Gant had three different types of feeding tubes surgically implanted at different points, as well as being kept on a strong anti-seizure medication. No doctor had ever witnessed her having a seizure, but Turner-Gant convinced the prescribing doctor that the medication was necessary. Turner-Gant then also had her daughter given intravenous nutrition, arguing that the other feeding tube methods were failing to work.

==Death==
Turner-Gant had been able to get a do not resuscitate order for Gant; her usual doctors had refused to sign it, leading Turner-Gant to switch doctors until she was able to find one who would sign the documentation. Turner-Gant then had all of Gant's feeding tubes removed, and the girl was placed in hospice care. She was reportedly in good spirits at first, singing the song "Hakuna Matata" from Disney's The Lion King with her mother. This changed drastically as Gant began to starve, while kept on potent drugs and given nothing but melted popsicle juice rubbed on her lips with a sponge to eat. Lonnie Gautreau stated that Gant was lucid the last time he saw her, and had told him that she was hungry. Gant died on August 20, 2017, ruled to have been caused by intestinal failure as a complication of her multiple medical conditions.

==Criminal investigation==
It took over a year before authorities and medical staff began investigating Turner-Gant's potential influence in Gant's death, owing in part to Turner-Gant bringing Gant's sister into the hospital with similar ailments, which were found to be false. Turner-Gant was arrested in 2018 and taken into custody, where she faced multiple counts of felonies, including first-degree murder. She was also accused of defrauding Medicaid, over 100 individual donors who had given to her online fundraisers, Heflebower Funeral & Cremation Services, Seven Stones Cemetery, and two charity foundations that had offered help and support for Gant. Lonnie Gautreau also filed a separate civil lawsuit against Children's Hospital Colorado in 2021, which was settled out of court for an undisclosed amount. He expressed resentment in regard to the healthcare system, arguing that doctors should have done more to prevent Gant's abuse and Turner-Gant's power in the hospital itself.

==Conviction==
Turner-Gant pleaded guilty in January 2022 to a felony charge of child abuse that negligently caused her daughter's death.
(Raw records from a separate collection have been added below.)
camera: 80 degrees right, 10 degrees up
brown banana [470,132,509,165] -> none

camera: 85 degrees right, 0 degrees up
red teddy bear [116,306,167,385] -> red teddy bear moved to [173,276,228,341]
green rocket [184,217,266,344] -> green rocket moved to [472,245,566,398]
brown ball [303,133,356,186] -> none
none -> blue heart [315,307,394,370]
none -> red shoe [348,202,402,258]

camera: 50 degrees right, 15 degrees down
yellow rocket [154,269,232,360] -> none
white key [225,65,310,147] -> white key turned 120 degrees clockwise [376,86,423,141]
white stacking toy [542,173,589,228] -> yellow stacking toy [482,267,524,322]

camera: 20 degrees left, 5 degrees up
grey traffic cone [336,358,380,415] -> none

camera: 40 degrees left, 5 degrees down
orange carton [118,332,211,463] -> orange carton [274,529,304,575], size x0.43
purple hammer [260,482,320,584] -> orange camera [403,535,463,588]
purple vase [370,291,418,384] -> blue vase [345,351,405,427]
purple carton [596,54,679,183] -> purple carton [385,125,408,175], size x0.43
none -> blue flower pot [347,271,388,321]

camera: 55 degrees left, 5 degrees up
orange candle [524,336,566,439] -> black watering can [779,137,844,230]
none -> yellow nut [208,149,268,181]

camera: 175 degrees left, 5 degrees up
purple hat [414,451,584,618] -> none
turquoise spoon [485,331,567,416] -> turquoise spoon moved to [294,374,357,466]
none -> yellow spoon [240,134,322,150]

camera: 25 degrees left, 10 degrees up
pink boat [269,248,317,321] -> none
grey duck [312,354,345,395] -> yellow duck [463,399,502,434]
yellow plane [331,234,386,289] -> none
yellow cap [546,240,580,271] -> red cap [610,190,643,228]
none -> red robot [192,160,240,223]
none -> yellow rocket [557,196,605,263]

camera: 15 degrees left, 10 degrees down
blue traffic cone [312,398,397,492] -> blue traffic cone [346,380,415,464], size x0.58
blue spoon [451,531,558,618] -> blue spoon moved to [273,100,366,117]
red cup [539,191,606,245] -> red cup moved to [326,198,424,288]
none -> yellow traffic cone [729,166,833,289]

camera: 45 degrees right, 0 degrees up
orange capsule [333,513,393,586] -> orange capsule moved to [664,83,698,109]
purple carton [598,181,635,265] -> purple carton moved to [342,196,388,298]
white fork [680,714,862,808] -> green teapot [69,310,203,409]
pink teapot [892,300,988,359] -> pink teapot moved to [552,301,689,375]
As part of Turner-Gant's plea agreement, first-degree murder charges against her were dismissed and the prosecution and defense agreed to a 16-year prison term. Turner-Gant also pleaded guilty to felony theft and fraud charges, for which she received a combined 13-year prison sentence to be served concurrently. Turner-Gant later claimed that she was innocent of all of the charges, and that she had only pleaded guilty to spare her family the stress of a lengthier trial. Judge Patricia Herron stated that the sentence would not be reduced or reconsidered, noting that it is highly likely that Turner-Gant will be released on parole within a short time anyway, owing to her concurrent sentences and her plea deal protecting her from a murder conviction. Turner-Gant's two other daughters, who have not been named by the media, are no longer in Turner-Gant's care. The oldest daughter, who had been brought into Children's Hospital Colorado in early 2018 for what Turner-Gant had claimed was bone pain, had no further symptoms since October 2018 when Turner-Gant was no longer involved in her care.

==Public response==
After Turner-Gant's conviction in 2022, the death of Gant was featured extensively in news reports and YouTube videos, deemed a case of Munchausen by Proxy that medical doctors should have recognized. Often likened to cases such as that of Gypsy-Rose Blanchard, Gant's case has generated debates over the role of healthcare professionals in preventing child abuse, as well as the recognition of Munchausen by Proxy as a mental illness. Heflebower Funeral & Cremation Services maintains an obituary webpage for Gant, which has since been saturated with comments from the general public pointing out Turner-Gant's involvement in Gant's death.